= Beginning of Section =

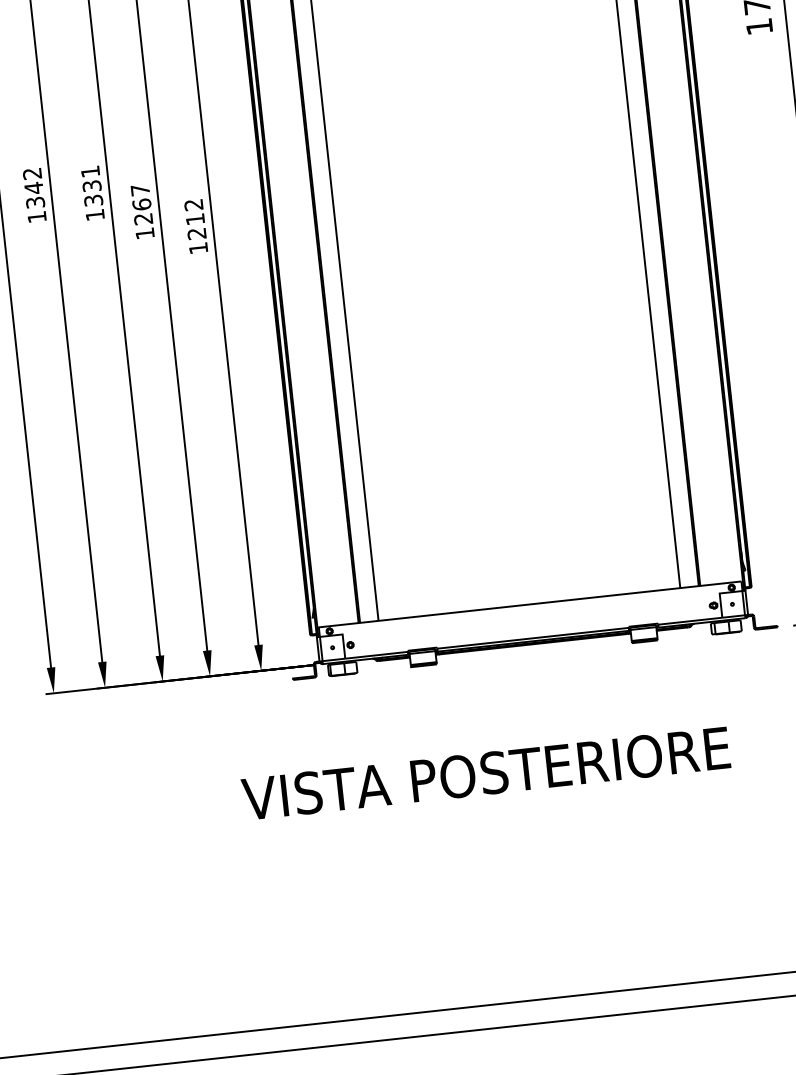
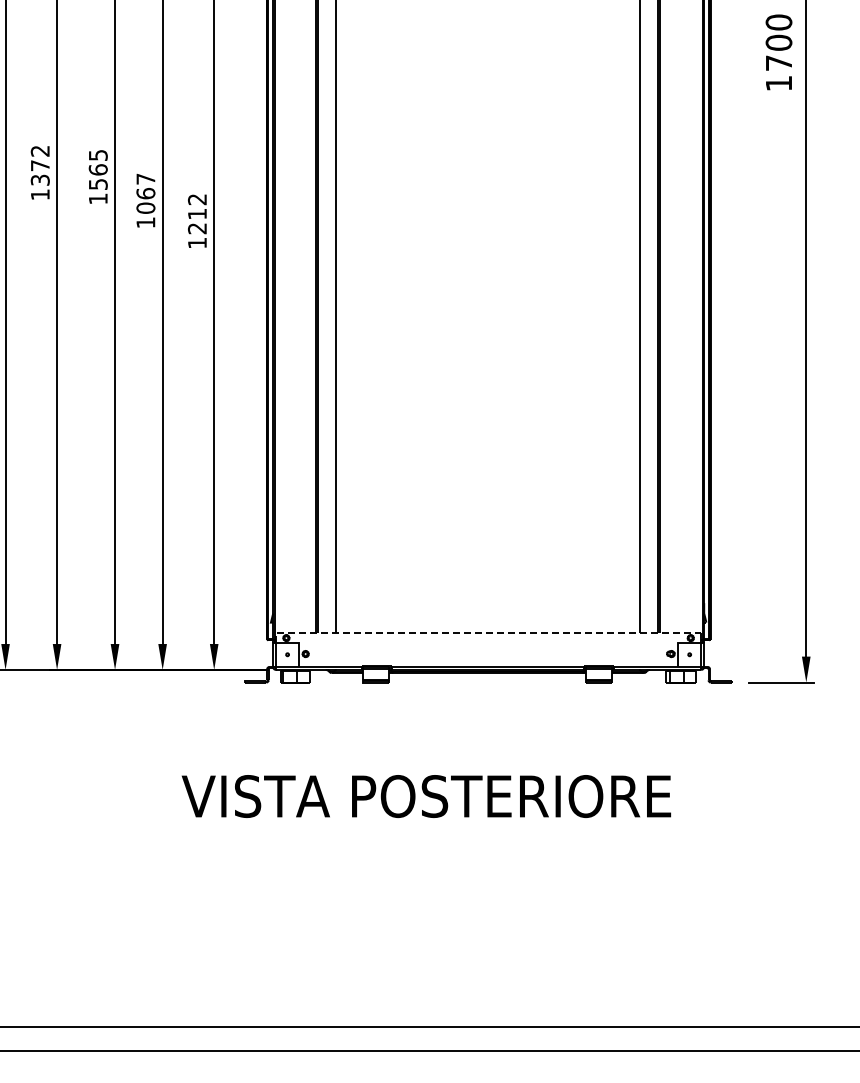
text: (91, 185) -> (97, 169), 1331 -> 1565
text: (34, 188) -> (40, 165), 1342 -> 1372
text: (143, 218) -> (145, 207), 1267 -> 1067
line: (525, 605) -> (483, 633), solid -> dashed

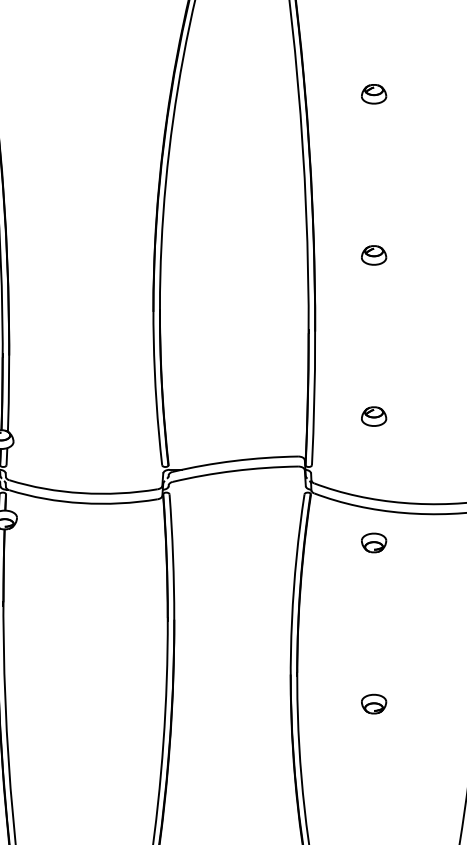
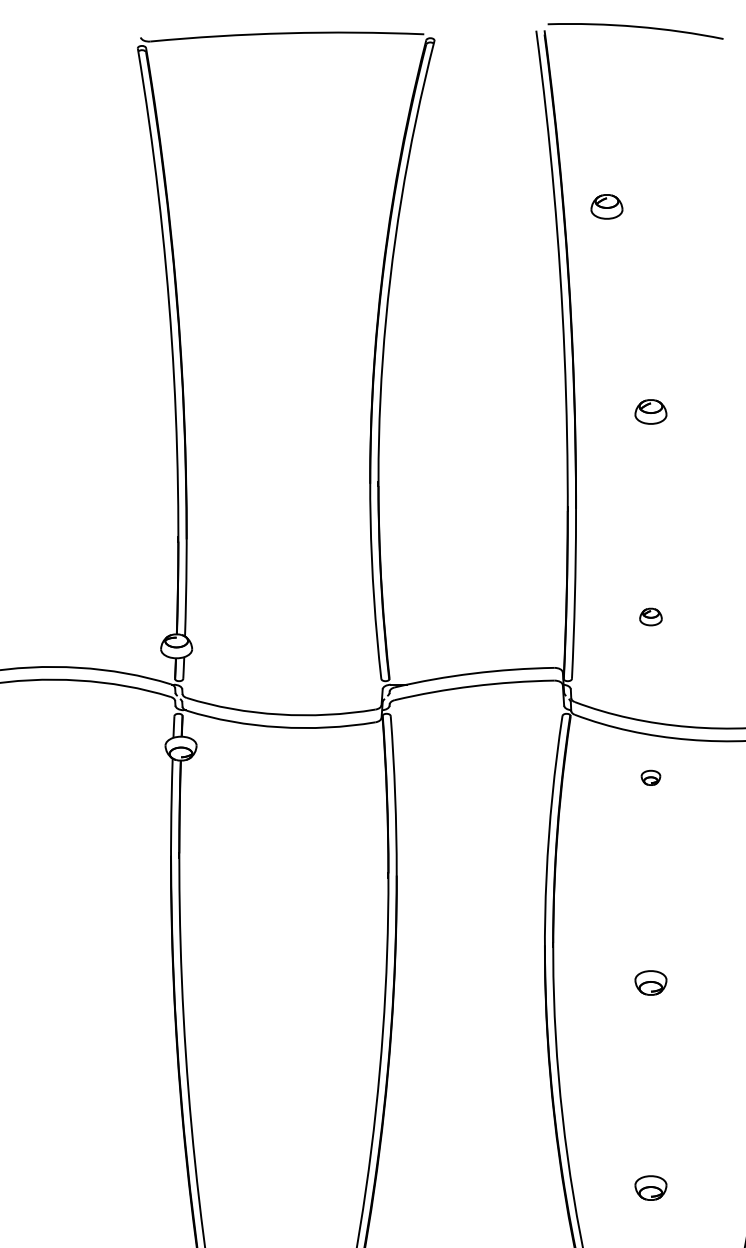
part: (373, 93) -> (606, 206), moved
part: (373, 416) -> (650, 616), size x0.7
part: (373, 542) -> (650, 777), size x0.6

= End of Section =

■ **Problem to solve**
Among the lines of the listing above, count those that contain "part" and give only the count.

■ **Answer**
3